INPUT DATA Block Start
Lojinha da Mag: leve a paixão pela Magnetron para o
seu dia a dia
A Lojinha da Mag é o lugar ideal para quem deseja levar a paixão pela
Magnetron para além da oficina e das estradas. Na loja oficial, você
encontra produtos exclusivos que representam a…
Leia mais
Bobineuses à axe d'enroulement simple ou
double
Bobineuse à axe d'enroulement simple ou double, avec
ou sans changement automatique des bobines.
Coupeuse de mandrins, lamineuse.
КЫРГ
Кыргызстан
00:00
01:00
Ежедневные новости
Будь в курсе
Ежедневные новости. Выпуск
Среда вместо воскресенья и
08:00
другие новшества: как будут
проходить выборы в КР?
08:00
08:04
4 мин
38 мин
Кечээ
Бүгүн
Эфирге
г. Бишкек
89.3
INPUT DATA Block End
(WORK INSTRUCTIONS)
Please copy each line of the records above that holds the word "para".

(SOLUTION TO THIS EXERCISE)
Lojinha da Mag: leve a paixão pela Magnetron para o
A Lojinha da Mag é o lugar ideal para quem deseja levar a paixão pela
Magnetron para além da oficina e das estradas. Na loja oficial, você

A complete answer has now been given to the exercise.